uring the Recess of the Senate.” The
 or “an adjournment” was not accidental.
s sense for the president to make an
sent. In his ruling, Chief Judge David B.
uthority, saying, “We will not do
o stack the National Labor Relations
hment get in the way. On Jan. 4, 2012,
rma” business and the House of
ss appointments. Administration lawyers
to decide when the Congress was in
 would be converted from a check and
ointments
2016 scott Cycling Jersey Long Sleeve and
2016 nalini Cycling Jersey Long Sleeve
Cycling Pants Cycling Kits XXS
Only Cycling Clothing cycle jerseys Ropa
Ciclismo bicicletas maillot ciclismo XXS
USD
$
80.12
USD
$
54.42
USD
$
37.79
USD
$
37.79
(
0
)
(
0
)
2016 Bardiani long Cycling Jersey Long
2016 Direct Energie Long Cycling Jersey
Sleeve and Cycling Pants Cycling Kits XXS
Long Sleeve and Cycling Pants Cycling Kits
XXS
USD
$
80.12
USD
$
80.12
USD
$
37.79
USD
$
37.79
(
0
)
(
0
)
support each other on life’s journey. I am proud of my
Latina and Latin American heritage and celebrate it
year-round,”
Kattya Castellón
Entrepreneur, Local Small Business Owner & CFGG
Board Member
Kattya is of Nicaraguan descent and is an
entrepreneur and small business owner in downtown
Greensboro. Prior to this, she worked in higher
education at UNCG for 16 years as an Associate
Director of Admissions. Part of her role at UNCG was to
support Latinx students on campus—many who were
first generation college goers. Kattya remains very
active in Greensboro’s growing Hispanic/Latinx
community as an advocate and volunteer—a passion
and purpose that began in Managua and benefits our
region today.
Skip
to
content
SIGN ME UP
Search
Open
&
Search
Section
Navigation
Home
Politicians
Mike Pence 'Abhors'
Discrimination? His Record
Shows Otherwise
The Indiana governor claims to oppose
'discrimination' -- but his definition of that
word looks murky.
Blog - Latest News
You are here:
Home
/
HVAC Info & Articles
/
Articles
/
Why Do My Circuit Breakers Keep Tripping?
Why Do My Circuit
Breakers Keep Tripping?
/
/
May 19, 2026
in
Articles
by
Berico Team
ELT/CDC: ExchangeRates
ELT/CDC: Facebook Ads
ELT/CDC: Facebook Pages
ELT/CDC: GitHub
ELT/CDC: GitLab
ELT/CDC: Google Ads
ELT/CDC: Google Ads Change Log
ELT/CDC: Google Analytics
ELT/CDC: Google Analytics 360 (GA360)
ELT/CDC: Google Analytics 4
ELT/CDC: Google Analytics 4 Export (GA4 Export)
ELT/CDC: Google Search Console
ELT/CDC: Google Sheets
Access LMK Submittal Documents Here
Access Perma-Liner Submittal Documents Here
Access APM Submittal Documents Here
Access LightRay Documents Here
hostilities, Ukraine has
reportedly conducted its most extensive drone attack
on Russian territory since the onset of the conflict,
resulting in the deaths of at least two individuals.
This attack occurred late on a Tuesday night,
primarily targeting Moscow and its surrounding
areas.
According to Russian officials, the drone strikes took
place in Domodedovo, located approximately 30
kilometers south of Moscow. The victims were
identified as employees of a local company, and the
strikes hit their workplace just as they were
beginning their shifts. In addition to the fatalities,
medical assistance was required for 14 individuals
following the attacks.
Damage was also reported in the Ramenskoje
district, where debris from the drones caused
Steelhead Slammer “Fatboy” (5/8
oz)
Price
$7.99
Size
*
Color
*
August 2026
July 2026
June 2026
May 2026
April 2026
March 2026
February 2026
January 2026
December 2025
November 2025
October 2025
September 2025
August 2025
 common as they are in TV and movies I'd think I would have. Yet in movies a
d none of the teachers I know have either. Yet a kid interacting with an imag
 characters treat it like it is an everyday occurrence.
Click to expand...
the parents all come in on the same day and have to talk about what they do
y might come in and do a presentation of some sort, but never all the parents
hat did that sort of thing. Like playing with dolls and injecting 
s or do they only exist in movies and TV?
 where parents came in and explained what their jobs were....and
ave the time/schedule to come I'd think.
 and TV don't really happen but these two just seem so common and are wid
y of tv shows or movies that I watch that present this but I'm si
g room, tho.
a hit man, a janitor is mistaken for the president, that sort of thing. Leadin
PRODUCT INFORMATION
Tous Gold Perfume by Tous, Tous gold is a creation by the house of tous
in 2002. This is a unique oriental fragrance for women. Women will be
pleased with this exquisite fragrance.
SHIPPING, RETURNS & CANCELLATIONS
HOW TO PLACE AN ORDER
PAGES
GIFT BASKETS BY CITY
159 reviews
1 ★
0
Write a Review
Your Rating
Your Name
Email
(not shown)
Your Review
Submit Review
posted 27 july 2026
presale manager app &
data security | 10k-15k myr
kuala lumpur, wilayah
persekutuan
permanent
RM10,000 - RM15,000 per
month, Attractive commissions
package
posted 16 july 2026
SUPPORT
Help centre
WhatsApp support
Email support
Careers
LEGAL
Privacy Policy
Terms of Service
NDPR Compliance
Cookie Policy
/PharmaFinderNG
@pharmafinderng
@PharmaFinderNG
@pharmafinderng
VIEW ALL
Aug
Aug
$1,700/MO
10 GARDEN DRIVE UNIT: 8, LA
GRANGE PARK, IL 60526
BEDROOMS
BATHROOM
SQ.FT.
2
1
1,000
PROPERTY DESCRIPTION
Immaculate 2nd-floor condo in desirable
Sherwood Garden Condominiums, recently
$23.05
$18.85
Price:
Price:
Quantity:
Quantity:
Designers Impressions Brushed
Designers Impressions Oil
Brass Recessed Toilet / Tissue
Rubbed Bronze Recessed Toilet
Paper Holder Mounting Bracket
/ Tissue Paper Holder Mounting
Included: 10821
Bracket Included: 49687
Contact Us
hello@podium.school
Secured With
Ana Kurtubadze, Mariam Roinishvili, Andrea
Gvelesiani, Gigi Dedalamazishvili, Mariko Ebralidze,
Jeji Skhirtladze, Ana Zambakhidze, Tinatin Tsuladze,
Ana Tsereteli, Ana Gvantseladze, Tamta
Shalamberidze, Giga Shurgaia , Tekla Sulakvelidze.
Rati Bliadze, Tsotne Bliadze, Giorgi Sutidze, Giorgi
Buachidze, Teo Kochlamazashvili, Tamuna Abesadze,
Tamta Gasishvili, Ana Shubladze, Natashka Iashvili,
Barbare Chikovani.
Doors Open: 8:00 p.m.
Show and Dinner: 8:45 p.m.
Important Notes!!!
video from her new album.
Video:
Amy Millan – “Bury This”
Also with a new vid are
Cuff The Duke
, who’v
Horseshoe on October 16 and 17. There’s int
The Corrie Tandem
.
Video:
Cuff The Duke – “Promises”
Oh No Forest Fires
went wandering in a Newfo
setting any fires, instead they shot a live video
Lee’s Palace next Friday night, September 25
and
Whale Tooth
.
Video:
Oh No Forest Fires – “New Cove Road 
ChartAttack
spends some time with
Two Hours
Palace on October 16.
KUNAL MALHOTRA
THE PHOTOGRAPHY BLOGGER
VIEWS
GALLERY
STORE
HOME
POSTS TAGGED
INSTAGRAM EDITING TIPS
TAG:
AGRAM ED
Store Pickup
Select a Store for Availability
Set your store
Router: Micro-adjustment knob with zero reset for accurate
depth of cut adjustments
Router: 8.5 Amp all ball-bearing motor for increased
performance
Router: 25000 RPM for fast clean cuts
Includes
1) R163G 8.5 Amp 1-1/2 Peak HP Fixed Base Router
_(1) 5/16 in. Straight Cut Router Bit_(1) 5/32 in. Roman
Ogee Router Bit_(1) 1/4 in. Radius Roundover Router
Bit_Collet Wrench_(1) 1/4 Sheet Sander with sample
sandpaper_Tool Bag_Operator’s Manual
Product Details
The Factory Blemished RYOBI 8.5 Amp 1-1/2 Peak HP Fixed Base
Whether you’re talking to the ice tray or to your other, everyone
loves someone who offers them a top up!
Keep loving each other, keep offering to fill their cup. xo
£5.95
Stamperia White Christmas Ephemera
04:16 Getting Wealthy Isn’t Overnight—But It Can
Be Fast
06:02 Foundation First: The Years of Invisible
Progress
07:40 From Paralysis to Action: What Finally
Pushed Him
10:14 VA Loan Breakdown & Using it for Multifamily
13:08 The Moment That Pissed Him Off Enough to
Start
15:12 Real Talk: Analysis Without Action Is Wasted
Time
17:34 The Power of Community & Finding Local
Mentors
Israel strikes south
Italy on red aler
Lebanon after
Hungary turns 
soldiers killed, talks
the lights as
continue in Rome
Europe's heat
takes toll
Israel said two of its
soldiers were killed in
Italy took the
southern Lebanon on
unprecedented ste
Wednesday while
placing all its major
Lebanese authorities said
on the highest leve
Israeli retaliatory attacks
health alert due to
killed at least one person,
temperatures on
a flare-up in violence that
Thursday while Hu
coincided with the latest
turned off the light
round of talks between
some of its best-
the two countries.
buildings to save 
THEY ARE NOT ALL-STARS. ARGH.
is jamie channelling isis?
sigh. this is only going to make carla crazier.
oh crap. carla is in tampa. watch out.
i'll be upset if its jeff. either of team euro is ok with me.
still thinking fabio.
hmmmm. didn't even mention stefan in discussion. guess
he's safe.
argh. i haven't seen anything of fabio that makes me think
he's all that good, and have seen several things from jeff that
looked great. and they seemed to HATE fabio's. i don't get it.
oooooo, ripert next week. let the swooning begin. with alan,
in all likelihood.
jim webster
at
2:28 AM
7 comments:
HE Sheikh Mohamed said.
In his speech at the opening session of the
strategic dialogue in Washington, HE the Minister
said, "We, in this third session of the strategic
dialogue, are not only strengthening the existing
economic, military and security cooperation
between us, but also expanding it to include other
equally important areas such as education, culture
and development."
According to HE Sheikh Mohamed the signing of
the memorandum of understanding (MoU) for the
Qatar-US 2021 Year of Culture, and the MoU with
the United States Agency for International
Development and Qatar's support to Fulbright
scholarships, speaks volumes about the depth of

> **WORK TO COMPLETE**
Copy out verbatim every line from the beginning of the entries through the line containing "Why Do My Circuit Breakers Keep Tripping?", including that final line.

> **SOLUTION TO THIS PROBLEM**
uring the Recess of the Senate.” The
 or “an adjournment” was not accidental.
s sense for the president to make an
sent. In his ruling, Chief Judge David B.
uthority, saying, “We will not do
o stack the National Labor Relations
hment get in the way. On Jan. 4, 2012,
rma” business and the House of
ss appointments. Administration lawyers
to decide when the Congress was in
 would be converted from a check and
ointments
2016 scott Cycling Jersey Long Sleeve and
2016 nalini Cycling Jersey Long Sleeve
Cycling Pants Cycling Kits XXS
Only Cycling Clothing cycle jerseys Ropa
Ciclismo bicicletas maillot ciclismo XXS
USD
$
80.12
USD
$
54.42
USD
$
37.79
USD
$
37.79
(
0
)
(
0
)
2016 Bardiani long Cycling Jersey Long
2016 Direct Energie Long Cycling Jersey
Sleeve and Cycling Pants Cycling Kits XXS
Long Sleeve and Cycling Pants Cycling Kits
XXS
USD
$
80.12
USD
$
80.12
USD
$
37.79
USD
$
37.79
(
0
)
(
0
)
support each other on life’s journey. I am proud of my
Latina and Latin American heritage and celebrate it
year-round,”
Kattya Castellón
Entrepreneur, Local Small Business Owner & CFGG
Board Member
Kattya is of Nicaraguan descent and is an
entrepreneur and small business owner in downtown
Greensboro. Prior to this, she worked in higher
education at UNCG for 16 years as an Associate
Director of Admissions. Part of her role at UNCG was to
support Latinx students on campus—many who were
first generation college goers. Kattya remains very
active in Greensboro’s growing Hispanic/Latinx
community as an advocate and volunteer—a passion
and purpose that began in Managua and benefits our
region today.
Skip
to
content
SIGN ME UP
Search
Open
&
Search
Section
Navigation
Home
Politicians
Mike Pence 'Abhors'
Discrimination? His Record
Shows Otherwise
The Indiana governor claims to oppose
'discrimination' -- but his definition of that
word looks murky.
Blog - Latest News
You are here:
Home
/
HVAC Info & Articles
/
Articles
/
Why Do My Circuit Breakers Keep Tripping?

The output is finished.